# What is being asked
In the entries below, find every line with "spirituous" and copy it.

# Given data
········

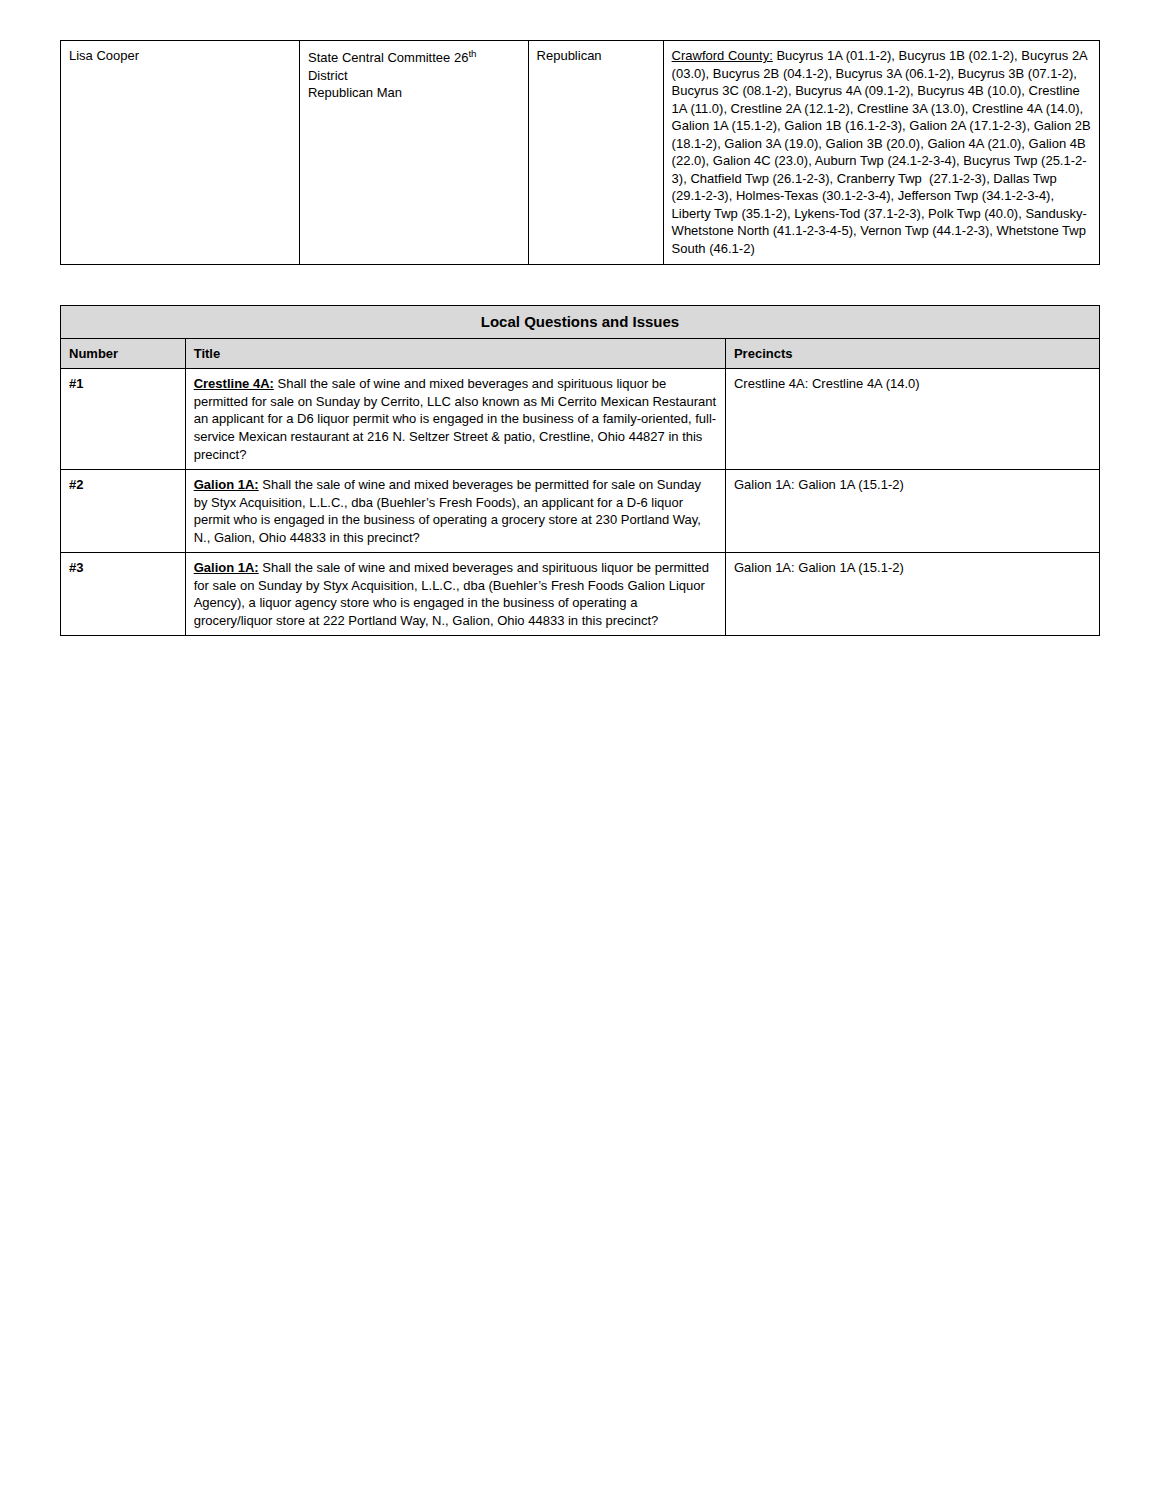| Lisa Cooper | State Central Committee 26 th District Republican Man | Republican | Crawford County: Bucyrus 1A (01.1-2), Bucyrus 1B (02.1-2), Bucyrus 2A (03.0), Bucyrus 2B (04.1-2), Bucyrus 3A (06.1-2), Bucyrus 3B (07.1-2), Bucyrus 3C (08.1-2), Bucyrus 4A (09.1-2), Bucyrus 4B (10.0), Crestline 1A (11.0), Crestline 2A (12.1-2), Crestline 3A (13.0), Crestline 4A (14.0), Galion 1A (15.1-2), Galion 1B (16.1-2-3), Galion 2A (17.1-2-3), Galion 2B (18.1-2), Galion 3A (19.0), Galion 3B (20.0), Galion 4A (21.0), Galion 4B (22.0), Galion 4C (23.0), Auburn Twp (24.1-2-3-4), Bucyrus Twp (25.1-2-3), Chatfield Twp (26.1-2-3), Cranberry Twp (27.1-2-3), Dallas Twp (29.1-2-3), Holmes-Texas (30.1-2-3-4), Jefferson Twp (34.1-2-3-4), Liberty Twp (35.1-2), Lykens-Tod (37.1-2-3), Polk Twp (40.0), Sandusky-Whetstone North (41.1-2-3-4-5), Vernon Twp (44.1-2-3), Whetstone Twp South (46.1-2) |
| Local Questions and Issues |
| Number | Title | Precincts |
| #1 | Crestline 4A: Shall the sale of wine and mixed beverages and spirituous liquor be permitted for sale on Sunday by Cerrito, LLC also known as Mi Cerrito Mexican Restaurant an applicant for a D6 liquor permit who is engaged in the business of a family-oriented, full-service Mexican restaurant at 216 N. Seltzer Street & patio, Crestline, Ohio 44827 in this precinct? | Crestline 4A: Crestline 4A (14.0) |
| #2 | Galion 1A: Shall the sale of wine and mixed beverages be permitted for sale on Sunday by Styx Acquisition, L.L.C., dba (Buehler’s Fresh Foods), an applicant for a D-6 liquor permit who is engaged in the business of operating a grocery store at 230 Portland Way, N., Galion, Ohio 44833 in this precinct? | Galion 1A: Galion 1A (15.1-2) |
| #3 | Galion 1A: Shall the sale of wine and mixed beverages and spirituous liquor be permitted for sale on Sunday by Styx Acquisition, L.L.C., dba (Buehler’s Fresh Foods Galion Liquor Agency), a liquor agency store who is engaged in the business of operating a grocery/liquor store at 222 Portland Way, N., Galion, Ohio 44833 in this precinct? | Galion 1A: Galion 1A (15.1-2) |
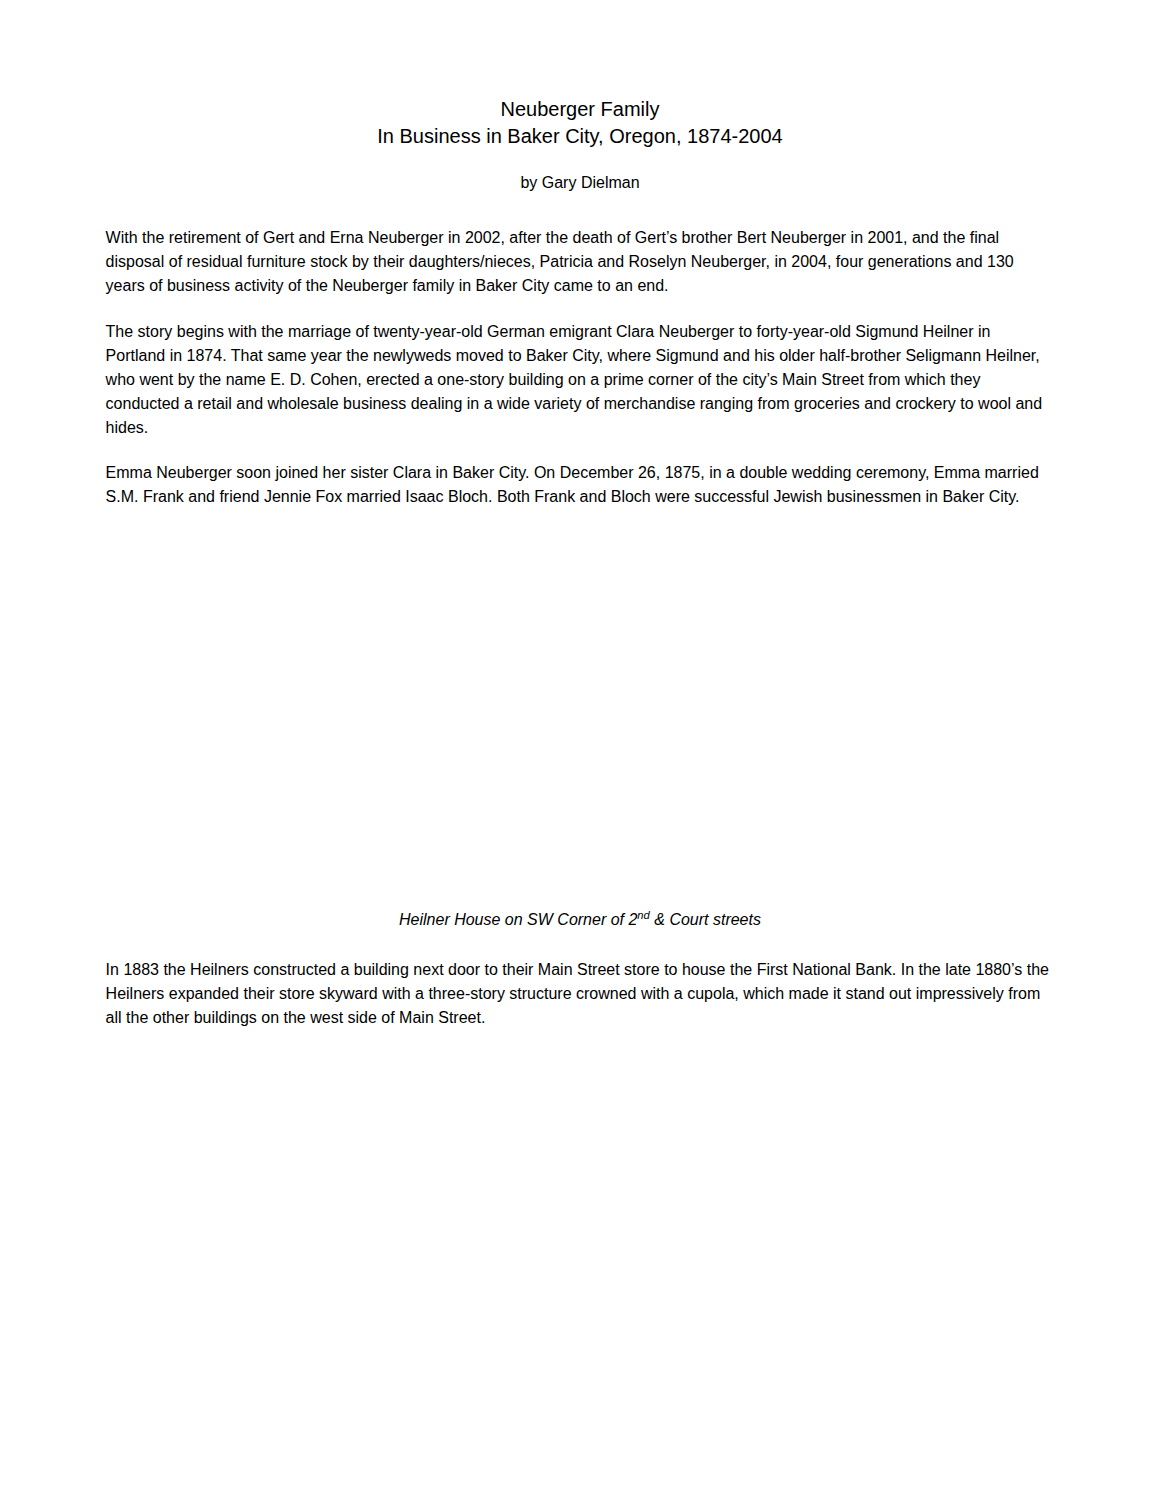Neuberger Family
In Business in Baker City, Oregon, 1874-2004 by Gary Dielman
With the retirement of Gert and Erna Neuberger in 2002, after the death of Gert’s brother Bert Neuberger in 2001, and the final disposal of residual furniture stock by their daughters/nieces, Patricia and Roselyn Neuberger, in 2004, four generations and 130 years of business activity of the Neuberger family in Baker City came to an end.
The story begins with the marriage of twenty-year-old German emigrant Clara Neuberger to forty-year-old Sigmund Heilner in Portland in 1874. That same year the newlyweds moved to Baker City, where Sigmund and his older half-brother Seligmann Heilner, who went by the name E. D. Cohen, erected a one-story building on a prime corner of the city’s Main Street from which they conducted a retail and wholesale business dealing in a wide variety of merchandise ranging from groceries and crockery to wool and hides.
Emma Neuberger soon joined her sister Clara in Baker City. On December 26, 1875, in a double wedding ceremony, Emma married S.M. Frank and friend Jennie Fox married Isaac Bloch. Both Frank and Bloch were successful Jewish businessmen in Baker City.
Heilner House on SW Corner of 2nd & Court streets
In 1883 the Heilners constructed a building next door to their Main Street store to house the First National Bank. In the late 1880’s the Heilners expanded their store skyward with a three-story structure crowned with a cupola, which made it stand out impressively from all the other buildings on the west side of Main Street.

········

# Completed exercise
| #1 | Crestline 4A: Shall the sale of wine and mixed beverages and spirituous liquor be permitted for sale on Sunday by Cerrito, LLC also known as Mi Cerrito Mexican Restaurant an applicant for a D6 liquor permit who is engaged in the business of a family-oriented, full-service Mexican restaurant at 216 N. Seltzer Street & patio, Crestline, Ohio 44827 in this precinct? | Crestline 4A: Crestline 4A (14.0) |
| #3 | Galion 1A: Shall the sale of wine and mixed beverages and spirituous liquor be permitted for sale on Sunday by Styx Acquisition, L.L.C., dba (Buehler’s Fresh Foods Galion Liquor Agency), a liquor agency store who is engaged in the business of operating a grocery/liquor store at 222 Portland Way, N., Galion, Ohio 44833 in this precinct? | Galion 1A: Galion 1A (15.1-2) |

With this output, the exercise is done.